With more than 50 years of experience as an equity investor, we understand that a business succession should be carefully prepared. That is why we support you at an early stage of your considerations — and also provide guidance in cases of unplanned successions.

Phased Succession
Solutions

There is no standard approach to company succession. We can give you the flexibility to first sell just a minority holding, to stay at the helm despite selling or to install a successor from within the family in a few years’ time.

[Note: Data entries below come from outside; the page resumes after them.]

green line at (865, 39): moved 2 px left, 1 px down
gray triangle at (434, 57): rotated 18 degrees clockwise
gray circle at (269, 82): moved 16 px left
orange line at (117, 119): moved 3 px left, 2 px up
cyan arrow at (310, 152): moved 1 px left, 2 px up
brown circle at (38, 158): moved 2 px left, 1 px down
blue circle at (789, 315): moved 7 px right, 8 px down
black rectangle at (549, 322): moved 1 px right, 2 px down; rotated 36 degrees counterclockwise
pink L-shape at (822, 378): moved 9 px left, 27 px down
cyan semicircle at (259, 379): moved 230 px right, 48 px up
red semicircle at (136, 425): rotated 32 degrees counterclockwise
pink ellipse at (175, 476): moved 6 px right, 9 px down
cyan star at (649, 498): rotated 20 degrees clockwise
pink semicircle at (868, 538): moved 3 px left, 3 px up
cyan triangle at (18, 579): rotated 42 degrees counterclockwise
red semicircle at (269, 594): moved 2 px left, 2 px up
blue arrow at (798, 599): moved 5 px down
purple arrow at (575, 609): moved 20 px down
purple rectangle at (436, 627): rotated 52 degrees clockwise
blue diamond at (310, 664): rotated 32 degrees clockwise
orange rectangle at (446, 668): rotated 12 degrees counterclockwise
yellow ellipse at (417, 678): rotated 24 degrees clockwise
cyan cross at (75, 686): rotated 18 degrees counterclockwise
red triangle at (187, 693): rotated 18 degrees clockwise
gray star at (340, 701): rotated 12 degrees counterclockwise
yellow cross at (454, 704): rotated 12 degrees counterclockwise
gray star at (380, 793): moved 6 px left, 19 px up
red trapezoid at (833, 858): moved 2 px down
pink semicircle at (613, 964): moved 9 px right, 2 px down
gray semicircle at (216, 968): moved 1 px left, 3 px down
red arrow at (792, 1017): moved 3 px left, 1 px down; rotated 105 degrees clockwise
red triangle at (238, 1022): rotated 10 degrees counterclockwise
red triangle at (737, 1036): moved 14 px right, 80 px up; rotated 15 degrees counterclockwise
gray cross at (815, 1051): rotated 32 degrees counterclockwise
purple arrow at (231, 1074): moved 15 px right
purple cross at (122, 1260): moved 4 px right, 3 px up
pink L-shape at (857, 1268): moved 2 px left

Succession Planning – the most important options

01

A successor from within the family

Finding a successor within the family, preferably a daughter or son, is still the ideal scenario for most German entrepreneurs. However, it only works out in a fraction of the cases.

02

Management Buy in

There is nobody from within your family or the company who can be your successor? This is not an uncommon scenario these days – but equity investors often have access to a comprehensive network of experienced executives with the relevant know-how.

03

Management Buy Out

Management buyouts – whereby an existing manager (or team of managers) not only takes over the running of the company but also becomes a shareholder – are almost as common as solutions involving successors from within the family. The manager needs neither to be sitting on a vast fortune nor to incur excessive debt in order to be able to pay you an appropriate purchase price.

04

Owner’s Buy Out

In this instance you sell your company to an equity investor – and remain a shareholder yourself by acquiring shares in the acquisition vehicle set up by the equity investor for the purpose of purchasing your company.

05

Strategic buyer:

Another form of company succession: Selling to another company, usually a competitor or a company in the same sector.